As a working mom and full-time student, Xochlit Garcia said it was a sacrifice to enroll in graduate school. Garcia is one of several SJSU students who received 2015-16 Graduate Equity Fellowships. The program provides a scholarship of $1,000 to $3,000 to offset the cost of tuition and also provides a faculty mentor component to help students focus on their career objectives.

“Between family, school and interning, it has helped me keep my mind on track and focus,” she said. “I’m not worried about paying additional tuition.”

Garcia, who works on the weekends, is finishing her master’s in counseling education in the Connie L. Lurie College of Education this semester and working towards a Pupil Personnel and Services credential that requires 600 internship hours.

“One of my biggest challenges has been trying to support my family in terms of time and money – juggling both those things,” she said. “The scholarship makes life a lot easier.”

She also appreciates the faculty mentor component of the program and has worked closely with Dr. Jason Laker.

“It’s good to have a mentor to discuss academic plans and the steps to achieve that,” said Garcia, who graduates in May.

Karly Comfort, a master’s of social work student in the College of Applied Sciences and Arts, also completes her degree this spring. She especially appreciated having a faculty mentor. She worked with Dr. Peter Allen Lee, who helped her think critically about how the work done in classes applies to real-world situations. Comfort said the fellowship allowed her to put in many internship hours that have provided practical experience. SJSU’s Four Pillars of Student Success student engagement pillar aims to increase high-impact practices such as mentor programs and internships.

“It was a huge part of my professional development,” she said. “A lot of school learning is theoretical, but when we get to be in the field we really learn the skills you need to be a social worker.”

Comfort interned with a mental health family enrichment program working with children ages 0 to 5 on building parent-child relationships through play and with Lucile Packard Children’s Hospital, where she rotated through different departments. Her experiences at SJSU prepared her for a position at a health clinic in east San Jose where she will begin working in June.

Applications are now being accepted for the 2016-2017 Graduate Equity Fellowship awards through June 24.

Professor Xiaolu Hu honored at Kent State

San Jose State Professor Xiaolu Hu was selected as the 2015 International Alumni Award recipient for Kent State University’s College of Education, Health and Human Services Sixth Annual Hall of Fame Awards. Hu teaches in the department of counselor education in the Connie L. Lurie College of Education. She received the award in October.
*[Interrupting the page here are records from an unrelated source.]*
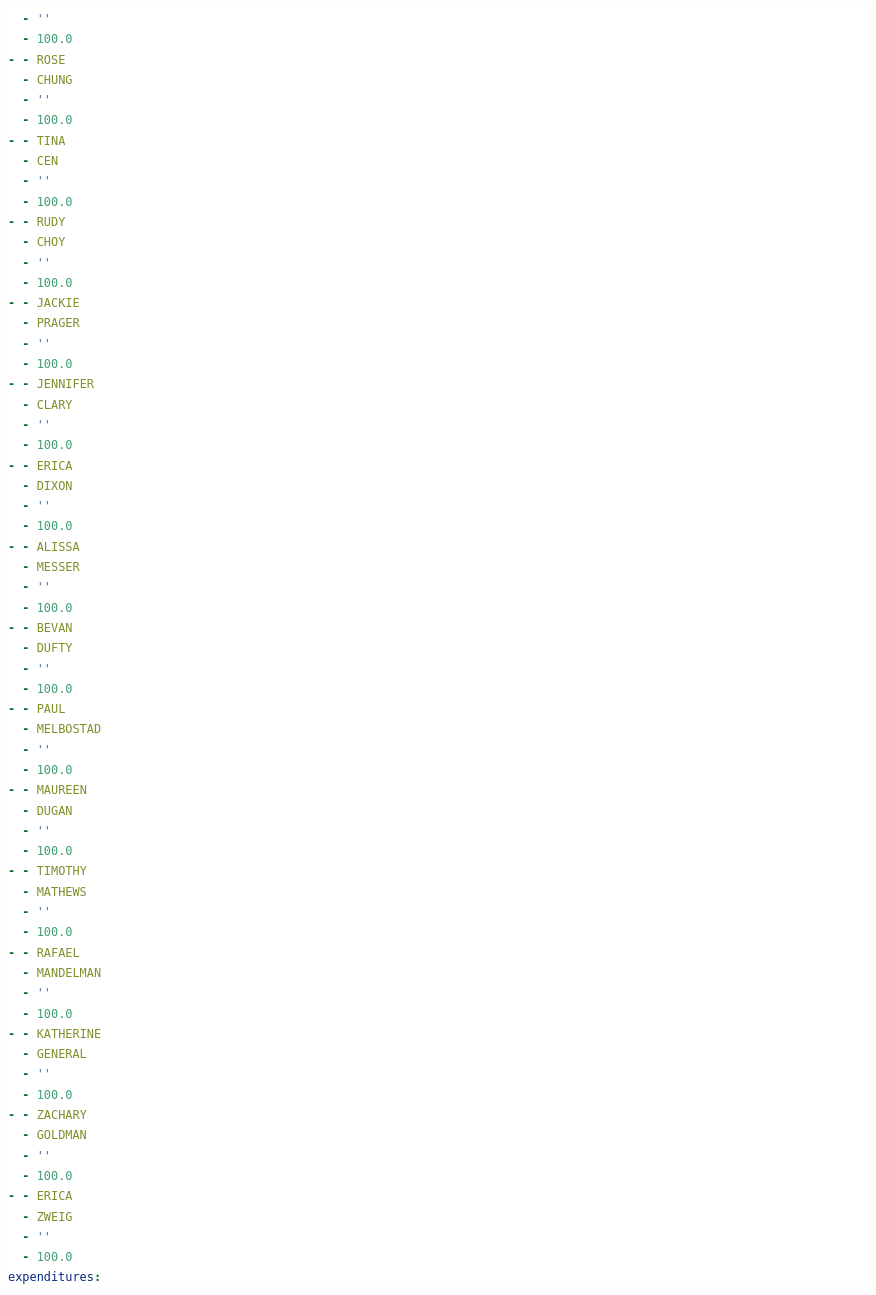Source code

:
 ```yaml
  - ''
  - 100.0
- - ROSE
  - CHUNG
  - ''
  - 100.0
- - TINA
  - CEN
  - ''
  - 100.0
- - RUDY
  - CHOY
  - ''
  - 100.0
- - JACKIE
  - PRAGER
  - ''
  - 100.0
- - JENNIFER
  - CLARY
  - ''
  - 100.0
- - ERICA
  - DIXON
  - ''
  - 100.0
- - ALISSA
  - MESSER
  - ''
  - 100.0
- - BEVAN
  - DUFTY
  - ''
  - 100.0
- - PAUL
  - MELBOSTAD
  - ''
  - 100.0
- - MAUREEN
  - DUGAN
  - ''
  - 100.0
- - TIMOTHY
  - MATHEWS
  - ''
  - 100.0
- - RAFAEL
  - MANDELMAN
  - ''
  - 100.0
- - KATHERINE
  - GENERAL
  - ''
  - 100.0
- - ZACHARY
  - GOLDMAN
  - ''
  - 100.0
- - ERICA
  - ZWEIG
  - ''
  - 100.0
expenditures:
```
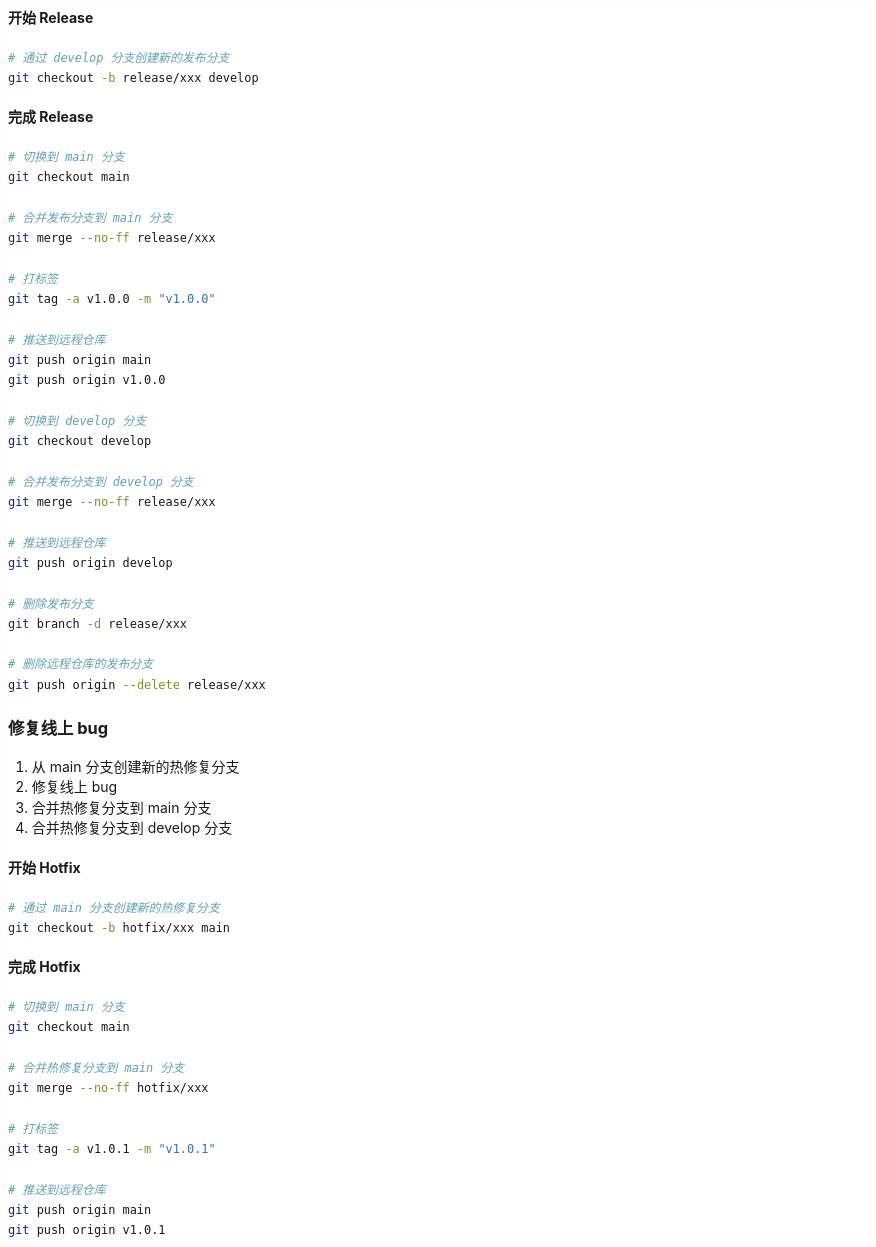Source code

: #### 开始 Release
```bash
# 通过 develop 分支创建新的发布分支
git checkout -b release/xxx develop
```

#### 完成 Release
```bash
# 切换到 main 分支
git checkout main

# 合并发布分支到 main 分支
git merge --no-ff release/xxx

# 打标签
git tag -a v1.0.0 -m "v1.0.0"

# 推送到远程仓库
git push origin main
git push origin v1.0.0

# 切换到 develop 分支
git checkout develop

# 合并发布分支到 develop 分支
git merge --no-ff release/xxx

# 推送到远程仓库
git push origin develop

# 删除发布分支
git branch -d release/xxx

# 删除远程仓库的发布分支
git push origin --delete release/xxx
```

### 修复线上 bug
1. 从 main 分支创建新的热修复分支
2. 修复线上 bug
3. 合并热修复分支到 main 分支
4. 合并热修复分支到 develop 分支

#### 开始 Hotfix
```bash
# 通过 main 分支创建新的热修复分支
git checkout -b hotfix/xxx main
```

#### 完成 Hotfix
```bash
# 切换到 main 分支
git checkout main

# 合并热修复分支到 main 分支
git merge --no-ff hotfix/xxx

# 打标签
git tag -a v1.0.1 -m "v1.0.1"

# 推送到远程仓库
git push origin main
git push origin v1.0.1

```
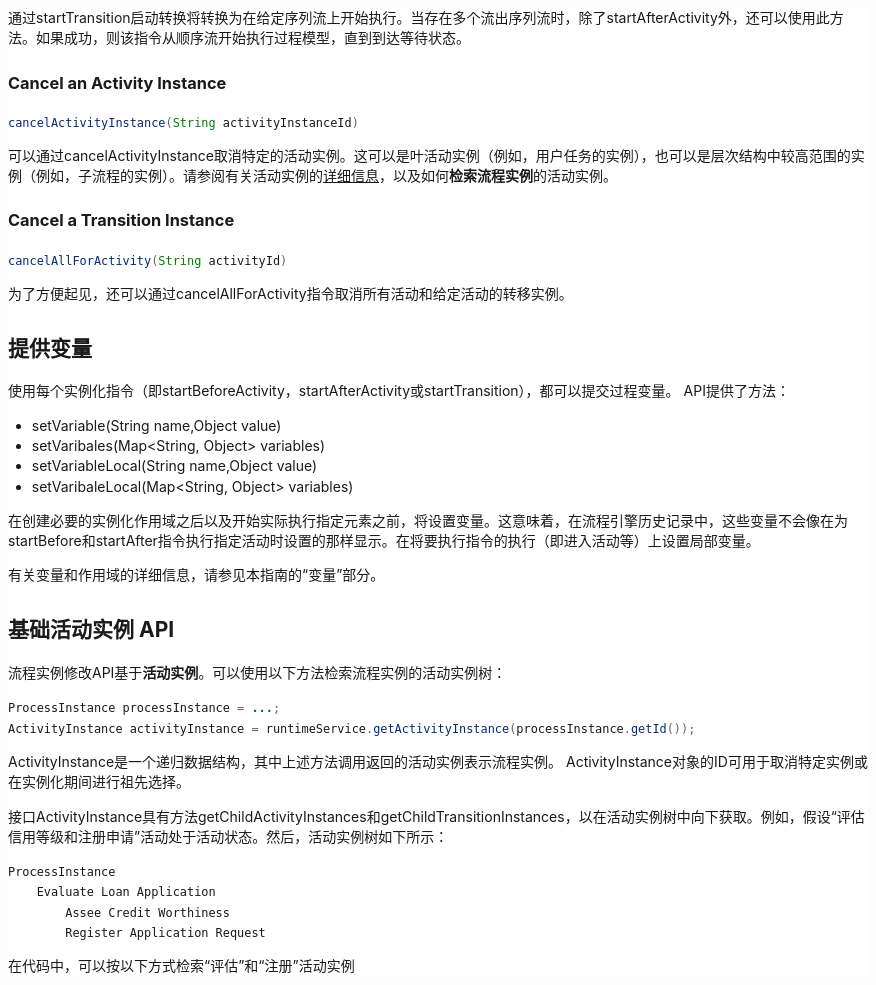 通过startTransition启动转换将转换为在给定序列流上开始执行。当存在多个流出序列流时，除了startAfterActivity外，还可以使用此方法。如果成功，则该指令从顺序流开始执行过程模型，直到到达等待状态。

### Cancel an Activity Instance

```java
cancelActivityInstance(String activityInstanceId)
```

可以通过cancelActivityInstance取消特定的活动实例。这可以是叶活动实例（例如，用户任务的实例），也可以是层次结构中较高范围的实例（例如，子流程的实例）。请参阅有关活动实例的[详细信息](https://docs.camunda.org/manual/7.15/user-guide/process-engine/process-instance-modification/#activity-instance-based-api)，以及如何**检索流程实例**的活动实例。

### Cancel a Transition Instance

```java
cancelAllForActivity(String activityId)
```

为了方便起见，还可以通过cancelAllForActivity指令取消所有活动和给定活动的转移实例。

## 提供变量

使用每个实例化指令（即startBeforeActivity，startAfterActivity或startTransition），都可以提交过程变量。 API提供了方法：

- setVariable(String name,Object value)
- setVaribales(Map<String, Object> variables)
- setVariableLocal(String name,Object value)
- setVaribaleLocal(Map<String, Object> variables)

在创建必要的实例化作用域之后以及开始实际执行指定元素之前，将设置变量。这意味着，在流程引擎历史记录中，这些变量不会像在为startBefore和startAfter指令执行指定活动时设置的那样显示。在将要执行指令的执行（即进入活动等）上设置局部变量。

有关变量和作用域的详细信息，请参见本指南的“变量”部分。

## 基础活动实例 API

流程实例修改API基于**活动实例**。可以使用以下方法检索流程实例的活动实例树：

```java
ProcessInstance processInstance = ...;
ActivityInstance activityInstance = runtimeService.getActivityInstance(processInstance.getId());
```

ActivityInstance是一个递归数据结构，其中上述方法调用返回的活动实例表示流程实例。 ActivityInstance对象的ID可用于取消特定实例或在实例化期间进行祖先选择。

接口ActivityInstance具有方法getChildActivityInstances和getChildTransitionInstances，以在活动实例树中向下获取。例如，假设“评估信用等级和注册申请”活动处于活动状态。然后，活动实例树如下所示：

```
ProcessInstance
	Evaluate Loan Application
		Assee Credit Worthiness
		Register Application Request
```

在代码中，可以按以下方式检索“评估”和“注册”活动实例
Hu has supported international development and exchange programs throughout her time as a professor at San Jose State. She was awarded a Fulbright Hays Fellowship to bring teachers, counselors and administrators to China for training in cultural awareness and has led study abroad programs for her students. After the 2008 Sichuan earthquake in China, she led SJSU faculty to provide crisis counseling and training at Southwest China Normal University in Chongquing, China

In addition to her international efforts, Hu has been received a multitude of grants to support student achievement in low-income communities in the Bay Area. These achievements include coordinating GEAR UP, a program aimed at increasing readiness for college of low-income students, which was successful in achieving a 90-percent college application rate among high school seniors involved in the program. She and a colleague successfully applied for a $14 million grant.

Hu, born in Beijing, is an alumna of the Health and Human Services, College of Education at Kent State. She originally came to Kent in the 1980s when she was selected as a visiting professor from Beijing Normal University under Dr. Gerald H. Read’s Center for International and Intercultural Education at Kent. She completed a master’s in school counseling in 1986 and her doctorate in 1990.

She has 25 years experience in teaching and mentoring graduate students.